AS: You’ve just returned from the Brighton Festival – a real-live festival! Were you there on behalf of the IBP? How tempting was it to discuss the prize and/or the winner (I’m assuming there already is a winner)? Is there a risk of accidental blurtings? Or goading from lit. journalists, etc.? Anyone try to winkle any secrets out of you?
GS: Actually, it was never mentioned at Brighton. I wasn’t there for the IBP, but simply as a writer with at least two different cultural “contexts”. But yes, there is a winner, to be announced in just a few days.
AS: And no-one’s tried to ask you who it’s going to be? Or any of the other judges? I can’t believe that doesn’t happen. Don’t Ladbrokes even give odds on lit. prizes, these days?
GS: I must say, people have been amazingly tactful (even while impatient!) – at least with me. I don’t know about the other judges. As to betting, some twenty years ago I was on a fellowship in Ireland when a book by a friend appeared on the Booker shortlist. I thought it would be supportive of me to put some money on it, so I went into a Dublin betting shop and asked if I could lay a bet on the outcome of the Booker. “Where do they run that?” he asked.
AS: In the changing circumstances, will the awards ceremony be “live” – or even “in real life”? Will you be attending? And does the event (in whatever form) still hold much excitement, given that you know who’s won already?
GS: Alas, no ceremony, no banquet, and only virtual champagne. Lucy will speak for the judges and the process: the rest of us will not be seen. That’s Covid for you. We’ll be at home, and won’t meet anyone. IBP will look to organise a fine dinner for us in London as and when they can. I have to say our Booker people have been excellent. It’ll be very nice to meet them in person.
AS: What’s next for you? I imagine there’s a risk of fatigue at the end of a process quite as big as this. Do you have a backlog of poetry projects, teaching, or Norwich matches to catch up on, now you’ve regained your “freedom”?
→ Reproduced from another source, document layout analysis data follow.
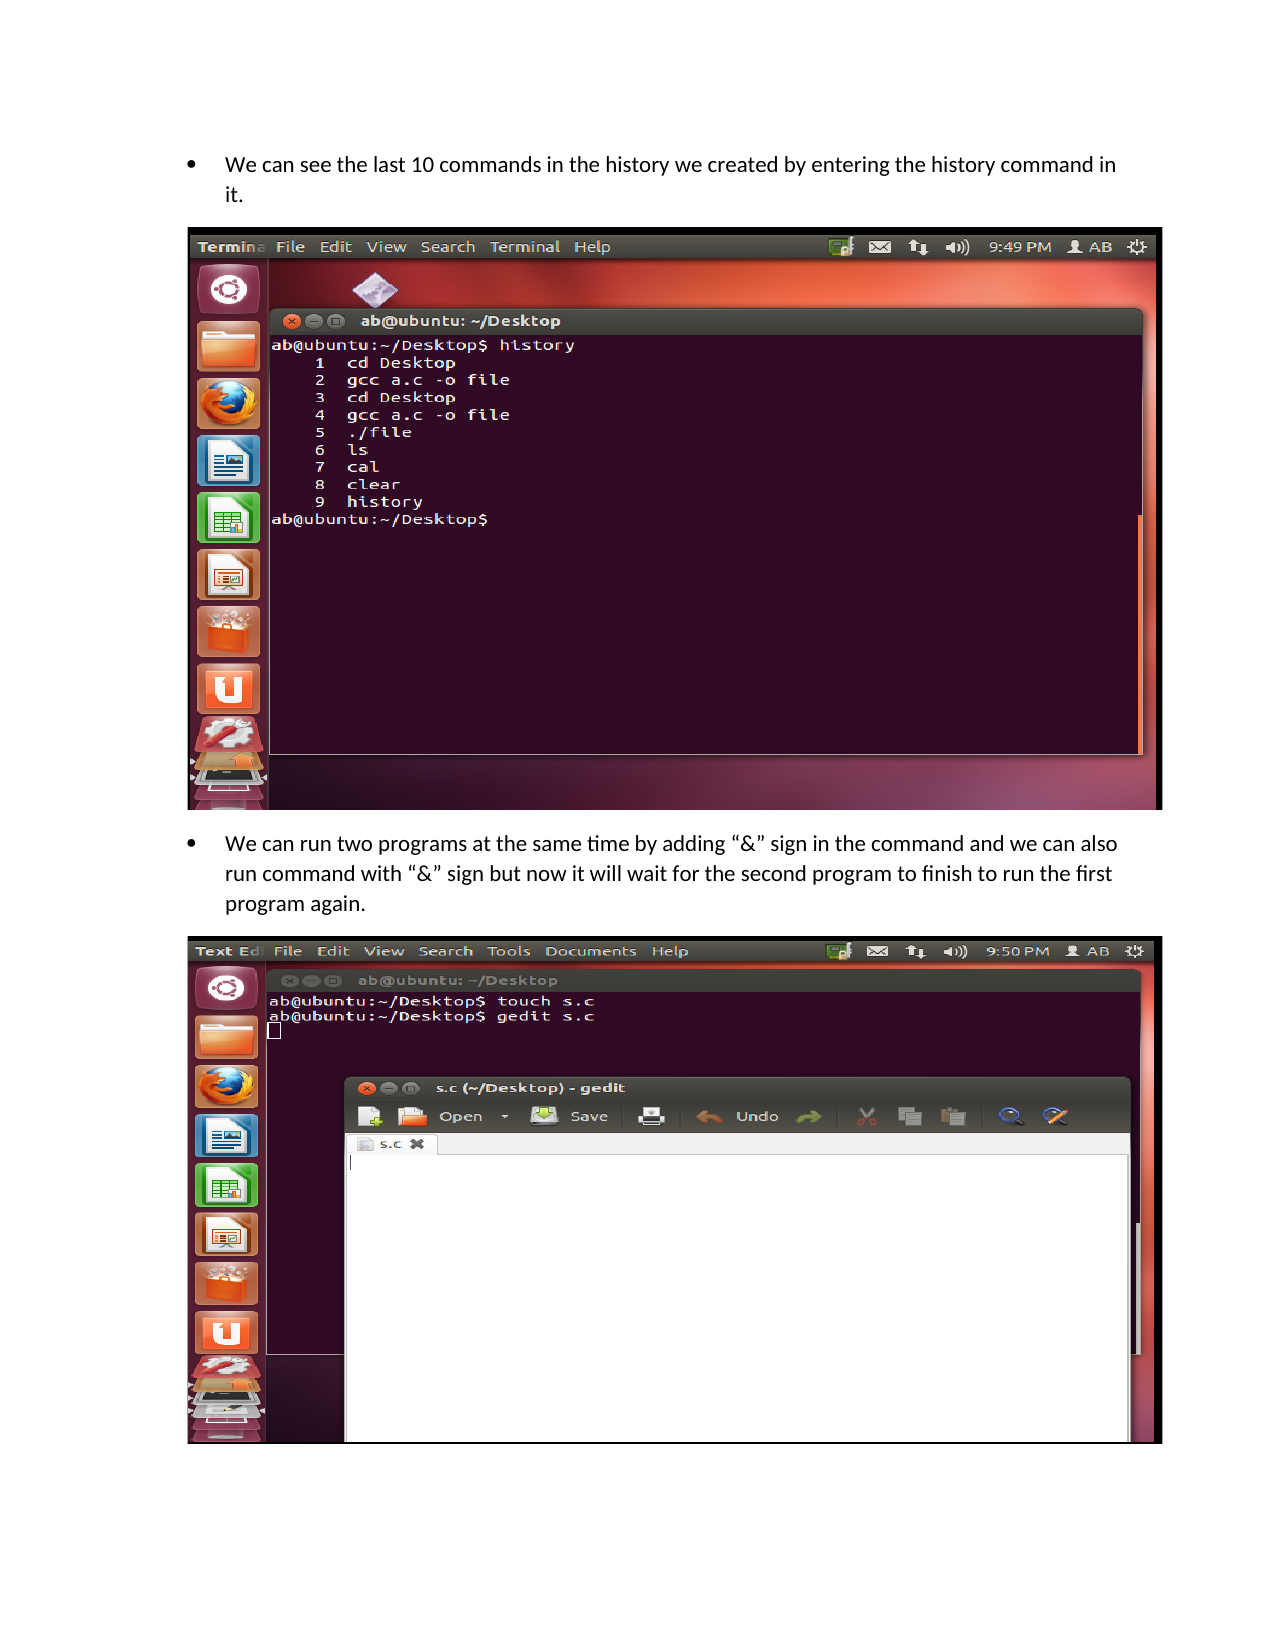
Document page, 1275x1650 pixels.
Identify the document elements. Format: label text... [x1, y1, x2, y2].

picture [187, 227, 1163, 810]
list We can run two programs at the same time by adding “&” sign in the command and we can also run command with “&” sign but now it will wait for the second program to finish to run the first program again. [187, 829, 1125, 917]
list We can see the last 10 commands in the history we created by entering the history command in it. [187, 150, 1125, 208]
picture [187, 936, 1163, 1444]
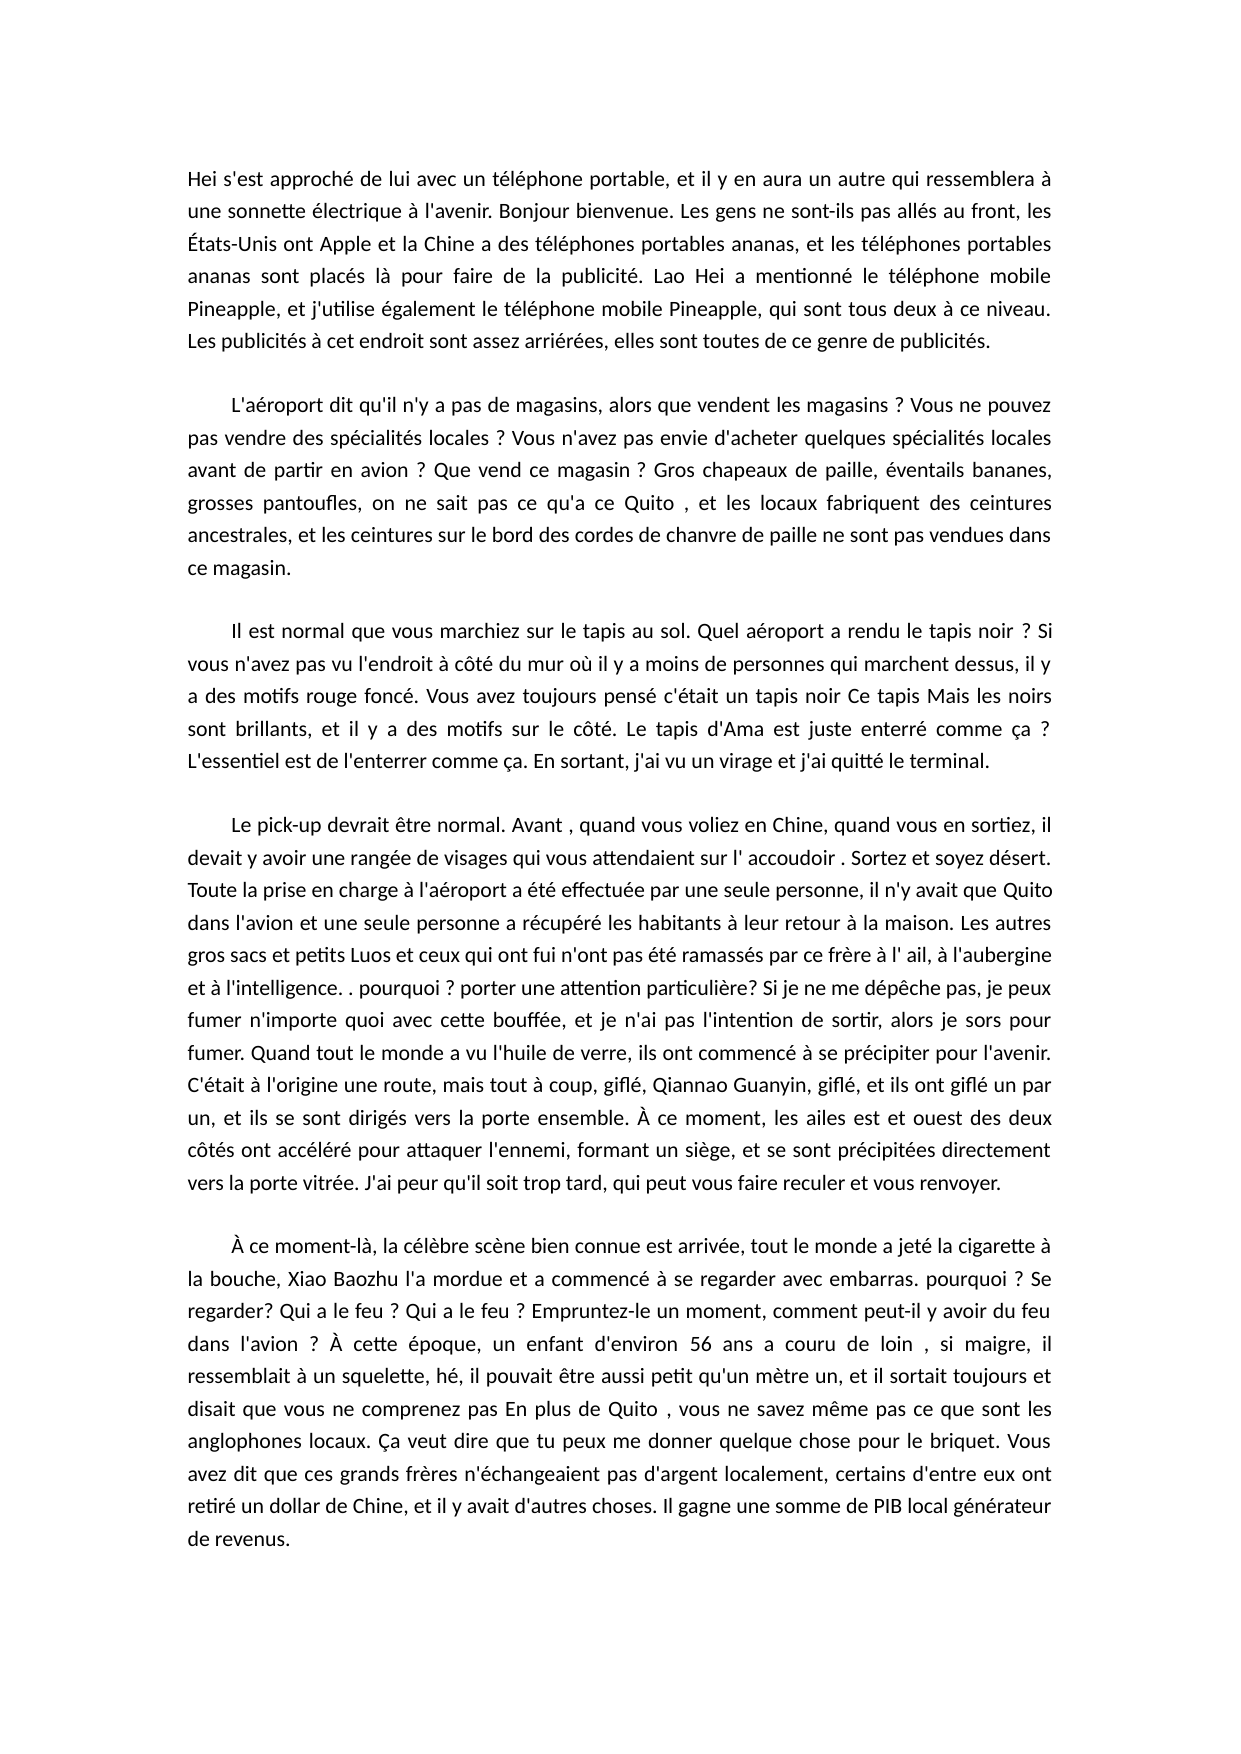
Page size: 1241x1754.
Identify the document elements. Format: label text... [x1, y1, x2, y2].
GS: I have a new book of poems, Fresh Out of the Sky, coming out in October, and am working on some collaborations, one based on the Covid experience with an outstanding Singaporean poet, Alvin Pang. There is also slow and intermittent collaborative work on a piece of crime fiction in sonnets. And I have plans and some ready work on a couple of prose projects, one based on my father, the other on UK professional wrestling.
Otherwise, life continues to be interesting – albeit, yes, somewhat slowed by the IBP reading. I teach the odd session here and there, but retired from salaried teaching at the end of 2013. And it has been a glorious season for Norwich City, most of which we could view on screen, but not at Carrow Road. For the coming season we all hope to be back in the stadium – and this time in the Premier League!
The 2021 International Booker Prize will be announced on Wednesday 2 June, online.